▶ Problem description
A word-for-word restatement of the listing is the only acceptable answer.

▶ Supplied data
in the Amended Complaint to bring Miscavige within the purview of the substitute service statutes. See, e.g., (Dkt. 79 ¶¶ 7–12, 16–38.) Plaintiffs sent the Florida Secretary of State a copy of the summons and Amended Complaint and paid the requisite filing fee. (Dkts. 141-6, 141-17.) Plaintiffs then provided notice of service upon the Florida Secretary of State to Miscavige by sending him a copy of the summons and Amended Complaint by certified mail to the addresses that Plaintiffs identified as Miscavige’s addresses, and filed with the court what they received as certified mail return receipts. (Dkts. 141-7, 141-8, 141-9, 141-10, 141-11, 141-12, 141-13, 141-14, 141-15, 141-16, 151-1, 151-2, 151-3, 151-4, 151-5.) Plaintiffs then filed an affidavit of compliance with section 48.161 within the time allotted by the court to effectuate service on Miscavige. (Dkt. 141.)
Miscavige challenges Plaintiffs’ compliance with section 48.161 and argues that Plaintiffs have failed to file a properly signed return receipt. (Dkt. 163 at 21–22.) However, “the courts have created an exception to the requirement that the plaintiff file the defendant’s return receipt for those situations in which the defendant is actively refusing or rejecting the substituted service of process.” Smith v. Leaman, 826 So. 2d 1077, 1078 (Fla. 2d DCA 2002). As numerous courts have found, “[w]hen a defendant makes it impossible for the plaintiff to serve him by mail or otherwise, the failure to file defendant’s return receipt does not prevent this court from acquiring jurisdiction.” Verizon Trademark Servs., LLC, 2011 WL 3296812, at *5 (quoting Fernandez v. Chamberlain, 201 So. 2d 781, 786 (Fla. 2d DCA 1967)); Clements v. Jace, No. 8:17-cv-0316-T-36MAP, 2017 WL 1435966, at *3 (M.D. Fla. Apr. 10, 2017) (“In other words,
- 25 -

▶ Exercise solution
in the Amended Complaint to bring Miscavige within the purview of the substitute service statutes. See, e.g., (Dkt. 79 ¶¶ 7–12, 16–38.) Plaintiffs sent the Florida Secretary of State a copy of the summons and Amended Complaint and paid the requisite filing fee. (Dkts. 141-6, 141-17.) Plaintiffs then provided notice of service upon the Florida Secretary of State to Miscavige by sending him a copy of the summons and Amended Complaint by certified mail to the addresses that Plaintiffs identified as Miscavige’s addresses, and filed with the court what they received as certified mail return receipts. (Dkts. 141-7, 141-8, 141-9, 141-10, 141-11, 141-12, 141-13, 141-14, 141-15, 141-16, 151-1, 151-2, 151-3, 151-4, 151-5.) Plaintiffs then filed an affidavit of compliance with section 48.161 within the time allotted by the court to effectuate service on Miscavige. (Dkt. 141.)
Miscavige challenges Plaintiffs’ compliance with section 48.161 and argues that Plaintiffs have failed to file a properly signed return receipt. (Dkt. 163 at 21–22.) However, “the courts have created an exception to the requirement that the plaintiff file the defendant’s return receipt for those situations in which the defendant is actively refusing or rejecting the substituted service of process.” Smith v. Leaman, 826 So. 2d 1077, 1078 (Fla. 2d DCA 2002). As numerous courts have found, “[w]hen a defendant makes it impossible for the plaintiff to serve him by mail or otherwise, the failure to file defendant’s return receipt does not prevent this court from acquiring jurisdiction.” Verizon Trademark Servs., LLC, 2011 WL 3296812, at *5 (quoting Fernandez v. Chamberlain, 201 So. 2d 781, 786 (Fla. 2d DCA 1967)); Clements v. Jace, No. 8:17-cv-0316-T-36MAP, 2017 WL 1435966, at *3 (M.D. Fla. Apr. 10, 2017) (“In other words,
- 25 -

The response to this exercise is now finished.